Les choses bougent aux Antilles. Un accord salarial partiel a été trouvé en Guadeloupe et la Martinique a retrouvé une situation plus calme. Les négociations y seraient proches d'une issue. Nicolas Sarkozy se félicite: "Tout n'est pas encore résolu, mais ça progresse", a-t-il observé vendredi matin 27 février à propos de la Guadeloupe. Il a réaffirmé qu'il se rendrait "dans quelques semaines" aux Antilles.

Paralysée par une grève générale depuis le 20 janvier, la Guadeloupe a connu une avancée positive avec la signature d'un accord salarial partiel à l'issue de négociations-marathon de près huit heures. Elie Domota, leader du LKP a parlé d'"un premier pas" et d'"un accord qui vaut son pesant d'or", sans appeler à la fin de la grève. Il a donné rendez-vous à ses militants vendredi pour la "poursuite des négociations" sur d'autres revendications. Selon, Max Evariste (FO), autre leader du LKP, "logiquement, ça devrait déboucher sur une reprise du travail assez rapidement".

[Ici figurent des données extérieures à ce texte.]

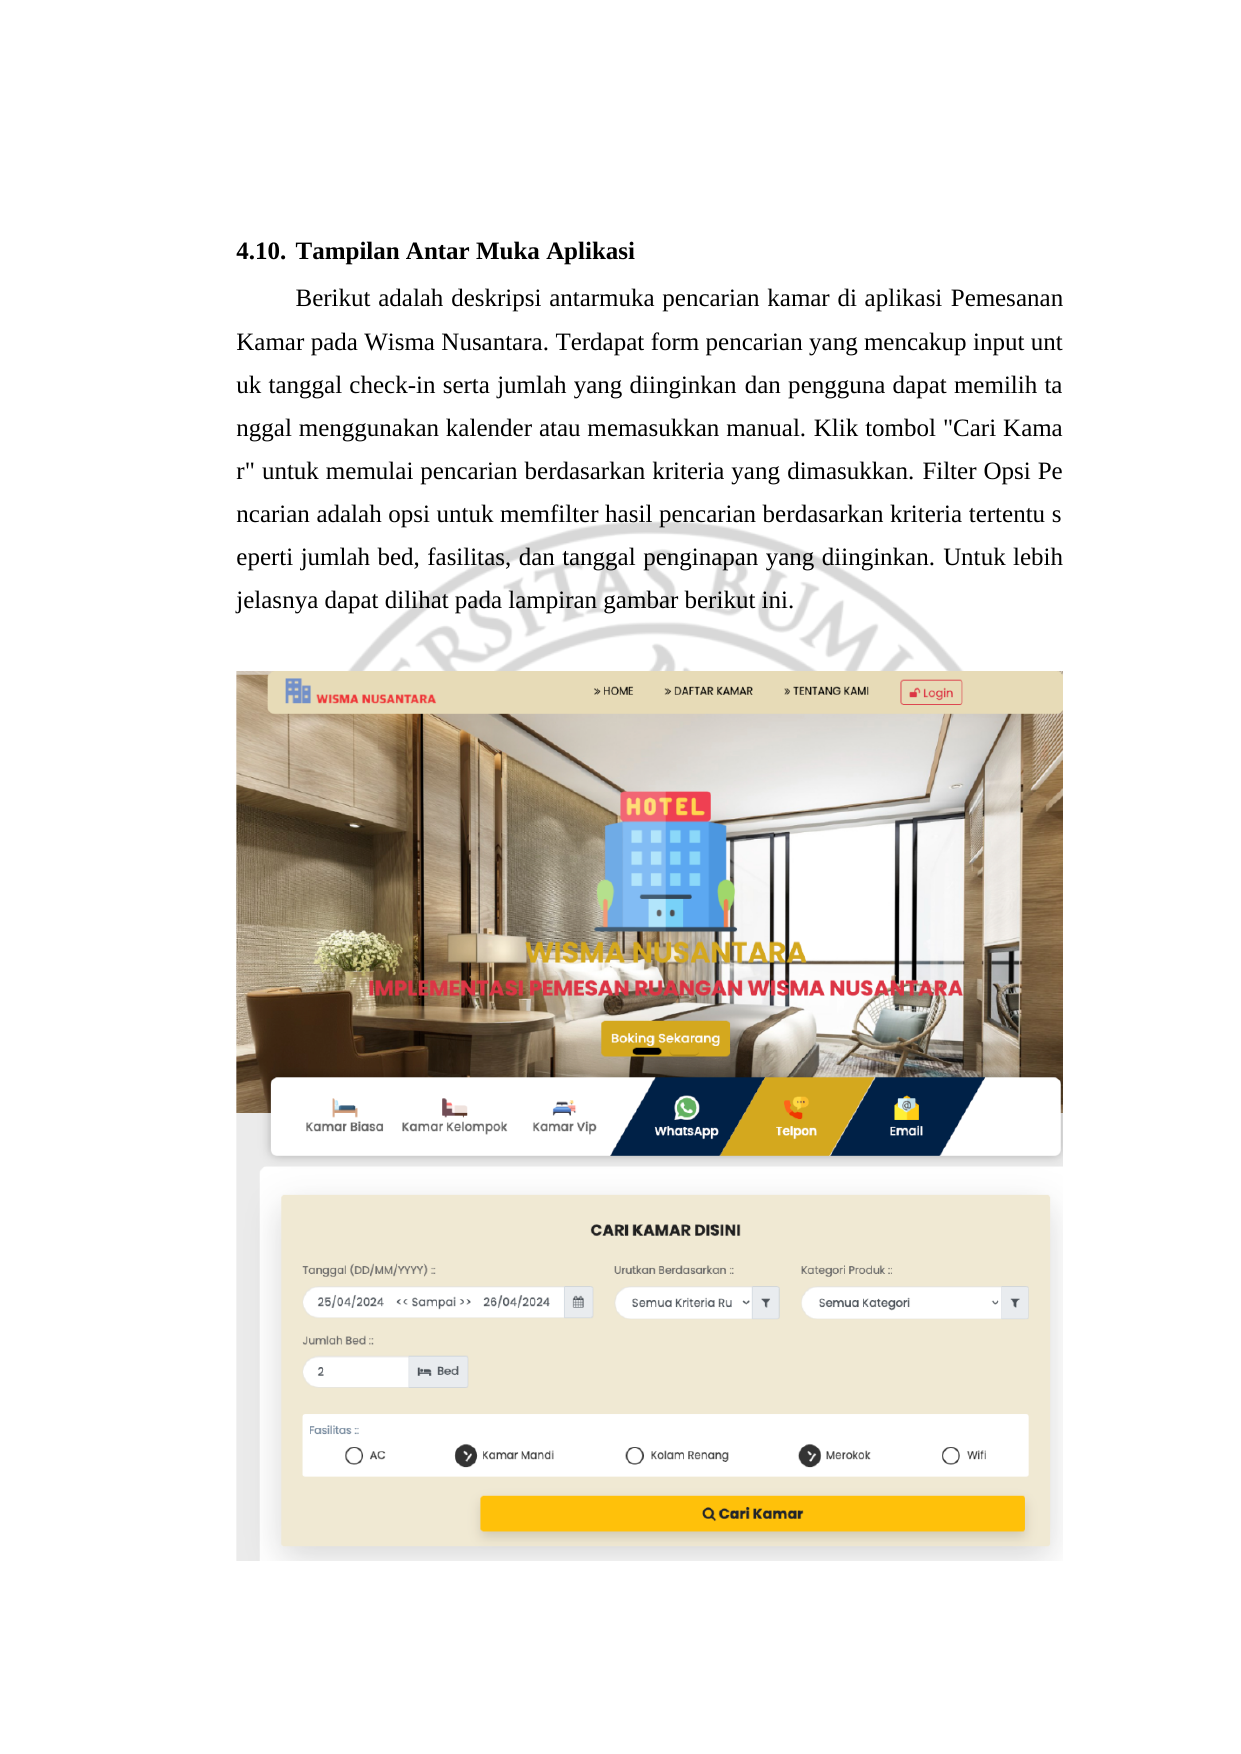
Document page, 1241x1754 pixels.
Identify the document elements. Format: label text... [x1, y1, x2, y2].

picture [236, 671, 1063, 1561]
list Berikut adalah deskripsi antarmuka pencarian kamar di aplikasi Pemesanan Kamar pada Wisma Nusantara. Terdapat form pencarian yang mencakup input untuk tanggal check-in serta jumlah yang diinginkan dan pengguna dapat memilih tanggal menggunakan kalender atau memasukkan manual. Klik tombol "Cari Kamar" untuk memulai pencarian berdasarkan kriteria yang dimasukkan. Filter Opsi Pencarian adalah opsi untuk memfilter hasil pencarian berdasarkan kriteria tertentu seperti jumlah bed, fasilitas, dan tanggal penginapan yang diinginkan. Untuk lebih jelasnya dapat dilihat pada lampiran gambar berikut ini. [236, 283, 1063, 614]
subtitle Tampilan Antar Muka Aplikasi [236, 236, 1063, 265]
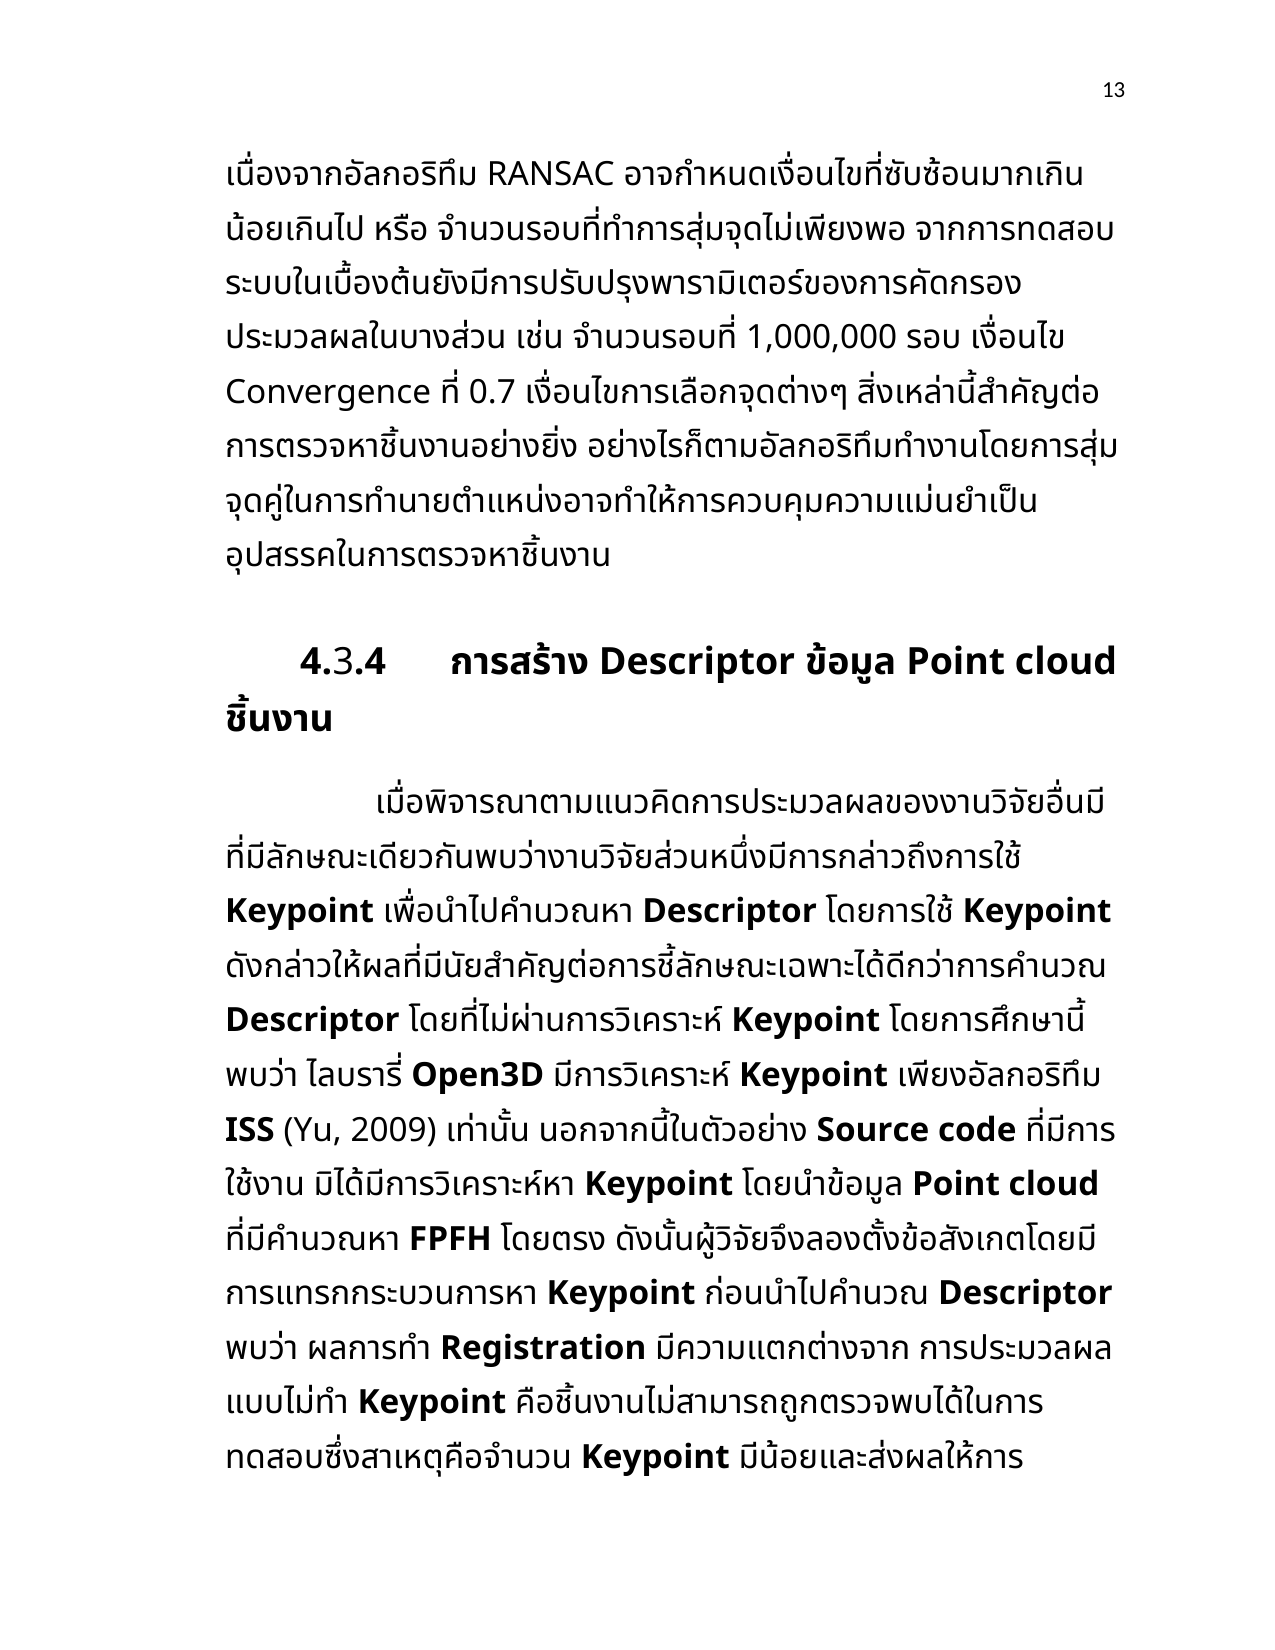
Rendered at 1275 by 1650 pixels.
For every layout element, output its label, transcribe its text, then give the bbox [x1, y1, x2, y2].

subtitle 4.3.4 การสร้าง Descriptor ข้อมูล Point cloud ชิ้นงาน [225, 634, 1125, 748]
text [225, 150, 1125, 582]
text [225, 778, 1125, 1483]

Cependant l'accord n'a pas été signé par le Medef et sept autres organisations patronales qui ont invoqué "un climat d'intimidation et de violences". Le président du Medef local, Willy Angèle, a accusé Elie Domota d'avoir "sauté par-dessus la table de négociation pour venir le frapper". Le préfet Nicolas Desforges a tempéré ce propos: "à aucun moment, sa sécurité n'a été en cause", et "trois policiers du RAID se sont interposés". Il a affirmé que cet accord, "théoriquement" applicable au 1er mars, "pour le moment ne concerne que 15 à 17.000 salariés sur 85.000 salariés" du privé. Les médiateurs du gouvernement s'emploieront vendredi à rallier les organisations patronales absentes - dont hôtellerie, artisanat et BTP, a-t-il assuré.

Baptisé "Jacques Bino", du nom du syndicaliste tué par balle, "l'accord régional interprofessionnel" prévoit que les salariés percevant jusqu'à 1,4 fois le Smic toucheront 200 euros d'augmentation.

A la Martinique, entrée dans la grève le 5 février, et qui avait basculé dans la violence depuis deux nuits, la situation semblait apaisée. Fort-de-France a connu une nuit calme, et les négociations sur les prix et les salaires devraient trouver "une issue positive demain", a estimé le président du conseil général, Claude Lise.

Sur les prix, "je pense que demain les négociations vont certainement trouver une issue favorable", a dit Claude Lise. Pour les salaires, "la négociation a beaucoup progressé. Nous en sommes arrivés au maximum à 247 euros, alors que les autres (ndlr les syndicats) demandent maintenant 250". Au départ le "Collectif du 5 février" réclamait 350 euros pour les bas salaires.